Aim of the exercise: Copy out each line of the listing below in which the string "only" occurs.

Recorded information:
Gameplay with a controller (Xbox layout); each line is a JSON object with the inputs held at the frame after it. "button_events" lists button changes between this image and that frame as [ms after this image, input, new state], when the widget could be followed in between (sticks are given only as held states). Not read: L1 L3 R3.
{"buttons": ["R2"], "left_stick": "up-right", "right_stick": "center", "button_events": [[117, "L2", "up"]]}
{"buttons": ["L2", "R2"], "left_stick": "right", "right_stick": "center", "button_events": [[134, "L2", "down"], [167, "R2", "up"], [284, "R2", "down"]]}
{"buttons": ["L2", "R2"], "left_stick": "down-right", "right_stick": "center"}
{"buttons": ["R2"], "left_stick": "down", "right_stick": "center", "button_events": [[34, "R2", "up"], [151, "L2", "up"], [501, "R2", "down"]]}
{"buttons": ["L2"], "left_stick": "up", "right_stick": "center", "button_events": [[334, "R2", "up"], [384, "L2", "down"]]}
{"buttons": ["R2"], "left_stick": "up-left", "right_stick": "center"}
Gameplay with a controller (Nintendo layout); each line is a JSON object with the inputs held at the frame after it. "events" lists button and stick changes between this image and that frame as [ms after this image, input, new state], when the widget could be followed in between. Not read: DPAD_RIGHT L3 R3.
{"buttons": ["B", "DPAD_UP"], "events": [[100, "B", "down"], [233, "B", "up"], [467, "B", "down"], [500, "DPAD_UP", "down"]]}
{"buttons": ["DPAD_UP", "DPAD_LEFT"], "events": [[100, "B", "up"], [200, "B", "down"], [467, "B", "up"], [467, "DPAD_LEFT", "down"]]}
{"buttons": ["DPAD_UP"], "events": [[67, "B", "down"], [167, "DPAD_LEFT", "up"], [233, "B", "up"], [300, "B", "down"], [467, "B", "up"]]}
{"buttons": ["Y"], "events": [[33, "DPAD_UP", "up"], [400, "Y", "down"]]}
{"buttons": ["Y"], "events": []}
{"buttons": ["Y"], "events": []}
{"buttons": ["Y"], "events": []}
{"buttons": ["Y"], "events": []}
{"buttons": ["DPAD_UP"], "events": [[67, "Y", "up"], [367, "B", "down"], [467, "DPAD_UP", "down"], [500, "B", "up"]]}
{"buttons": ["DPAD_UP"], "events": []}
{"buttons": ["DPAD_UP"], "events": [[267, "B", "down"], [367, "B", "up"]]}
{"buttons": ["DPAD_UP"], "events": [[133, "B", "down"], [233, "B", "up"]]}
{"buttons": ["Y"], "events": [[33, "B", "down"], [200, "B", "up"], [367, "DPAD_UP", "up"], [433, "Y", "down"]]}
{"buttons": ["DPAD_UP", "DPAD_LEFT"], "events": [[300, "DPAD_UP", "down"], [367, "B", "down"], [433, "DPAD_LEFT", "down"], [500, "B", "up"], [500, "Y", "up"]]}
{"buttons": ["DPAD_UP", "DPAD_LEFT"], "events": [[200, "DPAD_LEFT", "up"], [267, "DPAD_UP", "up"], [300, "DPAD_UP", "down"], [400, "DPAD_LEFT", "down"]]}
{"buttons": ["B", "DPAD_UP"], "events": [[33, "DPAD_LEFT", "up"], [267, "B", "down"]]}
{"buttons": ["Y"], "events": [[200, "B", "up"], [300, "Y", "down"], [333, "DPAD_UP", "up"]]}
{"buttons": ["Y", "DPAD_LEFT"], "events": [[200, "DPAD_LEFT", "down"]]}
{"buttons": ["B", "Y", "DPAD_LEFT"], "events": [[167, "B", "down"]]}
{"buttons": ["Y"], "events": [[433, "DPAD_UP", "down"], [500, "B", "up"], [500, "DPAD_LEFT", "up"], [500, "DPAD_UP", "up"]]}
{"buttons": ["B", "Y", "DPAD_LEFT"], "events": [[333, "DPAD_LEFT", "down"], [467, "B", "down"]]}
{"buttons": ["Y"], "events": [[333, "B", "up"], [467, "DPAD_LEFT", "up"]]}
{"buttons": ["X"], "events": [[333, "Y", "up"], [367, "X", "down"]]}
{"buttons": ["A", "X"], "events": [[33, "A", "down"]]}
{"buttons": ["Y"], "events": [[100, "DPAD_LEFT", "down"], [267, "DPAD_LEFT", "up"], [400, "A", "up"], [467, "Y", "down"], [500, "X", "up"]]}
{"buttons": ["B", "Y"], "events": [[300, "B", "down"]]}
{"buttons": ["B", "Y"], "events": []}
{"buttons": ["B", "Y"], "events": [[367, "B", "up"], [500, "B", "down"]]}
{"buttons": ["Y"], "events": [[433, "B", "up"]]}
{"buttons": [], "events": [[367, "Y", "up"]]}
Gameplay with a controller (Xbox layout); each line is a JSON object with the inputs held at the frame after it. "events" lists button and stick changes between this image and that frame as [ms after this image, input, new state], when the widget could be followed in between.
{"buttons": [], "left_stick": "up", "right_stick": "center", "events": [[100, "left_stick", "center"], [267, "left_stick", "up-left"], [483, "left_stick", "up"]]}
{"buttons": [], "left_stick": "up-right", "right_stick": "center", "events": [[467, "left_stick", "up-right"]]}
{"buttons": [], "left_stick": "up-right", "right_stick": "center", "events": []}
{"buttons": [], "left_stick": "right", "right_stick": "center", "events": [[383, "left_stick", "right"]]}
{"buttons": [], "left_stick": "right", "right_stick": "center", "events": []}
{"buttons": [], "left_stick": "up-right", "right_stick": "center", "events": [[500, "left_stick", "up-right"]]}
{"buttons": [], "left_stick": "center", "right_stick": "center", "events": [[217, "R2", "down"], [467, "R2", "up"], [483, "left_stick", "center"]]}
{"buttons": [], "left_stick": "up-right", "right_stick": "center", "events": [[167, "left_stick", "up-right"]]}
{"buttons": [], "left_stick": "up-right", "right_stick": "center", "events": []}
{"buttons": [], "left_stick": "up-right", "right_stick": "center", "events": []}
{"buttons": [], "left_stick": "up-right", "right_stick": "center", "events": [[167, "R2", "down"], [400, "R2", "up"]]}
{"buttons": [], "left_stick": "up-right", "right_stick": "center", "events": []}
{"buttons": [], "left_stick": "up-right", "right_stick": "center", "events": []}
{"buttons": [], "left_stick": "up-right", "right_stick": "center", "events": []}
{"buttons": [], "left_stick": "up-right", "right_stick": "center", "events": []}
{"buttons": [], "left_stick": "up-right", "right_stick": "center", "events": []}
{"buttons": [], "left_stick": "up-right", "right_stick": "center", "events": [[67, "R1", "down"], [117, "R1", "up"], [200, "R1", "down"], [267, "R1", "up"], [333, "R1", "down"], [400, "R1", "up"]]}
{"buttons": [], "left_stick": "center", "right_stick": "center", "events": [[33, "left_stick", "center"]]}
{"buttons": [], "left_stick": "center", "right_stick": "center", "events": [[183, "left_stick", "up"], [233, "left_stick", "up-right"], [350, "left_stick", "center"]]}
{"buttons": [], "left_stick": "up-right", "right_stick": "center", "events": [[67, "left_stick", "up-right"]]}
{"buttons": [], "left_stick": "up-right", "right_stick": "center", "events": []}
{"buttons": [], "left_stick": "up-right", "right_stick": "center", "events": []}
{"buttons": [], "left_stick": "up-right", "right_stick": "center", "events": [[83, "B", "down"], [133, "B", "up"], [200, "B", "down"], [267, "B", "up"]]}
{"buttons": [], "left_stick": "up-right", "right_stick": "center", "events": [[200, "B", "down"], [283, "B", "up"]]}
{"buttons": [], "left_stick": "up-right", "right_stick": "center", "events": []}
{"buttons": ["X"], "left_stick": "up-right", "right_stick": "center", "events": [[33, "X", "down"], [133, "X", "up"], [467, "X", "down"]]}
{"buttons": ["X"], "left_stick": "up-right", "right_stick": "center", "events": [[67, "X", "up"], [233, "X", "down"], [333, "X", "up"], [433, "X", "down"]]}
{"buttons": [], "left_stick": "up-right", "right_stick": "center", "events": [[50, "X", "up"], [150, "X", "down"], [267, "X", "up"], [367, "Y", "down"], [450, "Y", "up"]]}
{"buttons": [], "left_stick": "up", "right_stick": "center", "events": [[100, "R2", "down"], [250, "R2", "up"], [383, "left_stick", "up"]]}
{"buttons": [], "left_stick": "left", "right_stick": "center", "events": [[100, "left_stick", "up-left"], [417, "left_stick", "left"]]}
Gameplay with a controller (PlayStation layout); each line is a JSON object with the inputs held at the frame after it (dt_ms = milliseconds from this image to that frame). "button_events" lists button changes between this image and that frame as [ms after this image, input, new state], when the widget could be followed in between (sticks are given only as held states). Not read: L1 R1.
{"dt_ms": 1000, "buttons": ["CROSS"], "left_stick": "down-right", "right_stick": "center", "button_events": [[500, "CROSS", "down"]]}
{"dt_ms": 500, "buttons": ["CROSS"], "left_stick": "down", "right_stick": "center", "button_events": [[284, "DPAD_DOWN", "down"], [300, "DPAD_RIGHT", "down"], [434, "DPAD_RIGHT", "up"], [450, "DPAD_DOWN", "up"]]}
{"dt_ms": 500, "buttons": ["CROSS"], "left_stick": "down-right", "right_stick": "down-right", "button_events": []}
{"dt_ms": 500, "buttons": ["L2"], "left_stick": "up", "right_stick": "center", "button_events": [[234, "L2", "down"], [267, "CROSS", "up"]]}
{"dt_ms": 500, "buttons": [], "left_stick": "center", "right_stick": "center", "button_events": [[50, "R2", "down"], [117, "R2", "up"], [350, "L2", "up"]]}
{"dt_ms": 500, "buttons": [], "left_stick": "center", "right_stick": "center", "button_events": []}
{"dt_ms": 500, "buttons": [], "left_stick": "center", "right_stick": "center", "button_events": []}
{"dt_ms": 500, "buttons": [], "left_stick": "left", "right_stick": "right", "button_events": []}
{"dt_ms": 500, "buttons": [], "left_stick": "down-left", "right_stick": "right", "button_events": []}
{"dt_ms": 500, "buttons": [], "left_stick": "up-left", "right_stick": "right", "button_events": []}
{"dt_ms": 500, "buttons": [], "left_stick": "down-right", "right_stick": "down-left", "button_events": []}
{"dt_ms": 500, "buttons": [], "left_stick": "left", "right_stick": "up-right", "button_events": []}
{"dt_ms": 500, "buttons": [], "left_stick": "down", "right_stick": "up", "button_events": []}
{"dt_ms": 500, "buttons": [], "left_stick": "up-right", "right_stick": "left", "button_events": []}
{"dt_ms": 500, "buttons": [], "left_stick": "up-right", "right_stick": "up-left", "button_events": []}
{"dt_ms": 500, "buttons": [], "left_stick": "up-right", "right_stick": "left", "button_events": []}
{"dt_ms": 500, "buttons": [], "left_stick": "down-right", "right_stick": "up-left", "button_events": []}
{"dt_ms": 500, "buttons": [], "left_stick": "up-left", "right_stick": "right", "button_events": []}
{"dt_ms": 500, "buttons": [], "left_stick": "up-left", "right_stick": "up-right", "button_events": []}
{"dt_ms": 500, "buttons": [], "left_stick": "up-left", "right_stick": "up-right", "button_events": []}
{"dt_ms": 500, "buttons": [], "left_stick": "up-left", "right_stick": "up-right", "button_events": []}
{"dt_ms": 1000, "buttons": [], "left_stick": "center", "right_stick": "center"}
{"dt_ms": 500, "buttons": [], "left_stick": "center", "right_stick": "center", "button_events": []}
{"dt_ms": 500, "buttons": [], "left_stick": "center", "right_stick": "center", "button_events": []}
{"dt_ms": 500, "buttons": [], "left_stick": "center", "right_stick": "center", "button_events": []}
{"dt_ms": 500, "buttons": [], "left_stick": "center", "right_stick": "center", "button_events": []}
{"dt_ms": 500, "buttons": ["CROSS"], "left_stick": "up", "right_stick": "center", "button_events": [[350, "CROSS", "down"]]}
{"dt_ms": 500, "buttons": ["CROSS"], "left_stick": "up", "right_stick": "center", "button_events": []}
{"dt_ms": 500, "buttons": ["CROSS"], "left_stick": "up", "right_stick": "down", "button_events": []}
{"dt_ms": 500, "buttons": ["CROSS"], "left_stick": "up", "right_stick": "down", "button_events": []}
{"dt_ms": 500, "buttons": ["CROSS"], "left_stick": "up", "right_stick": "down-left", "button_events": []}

Answer to this problem:
Gameplay with a controller (Xbox layout); each line is a JSON object with the inputs held at the frame after it. "button_events" lists button changes between this image and that frame as [ms after this image, input, new state], when the widget could be followed in between (sticks are given only as held states). Not read: L1 L3 R3.
Gameplay with a controller (PlayStation layout); each line is a JSON object with the inputs held at the frame after it (dt_ms = milliseconds from this image to that frame). "button_events" lists button changes between this image and that frame as [ms after this image, input, new state], when the widget could be followed in between (sticks are given only as held states). Not read: L1 R1.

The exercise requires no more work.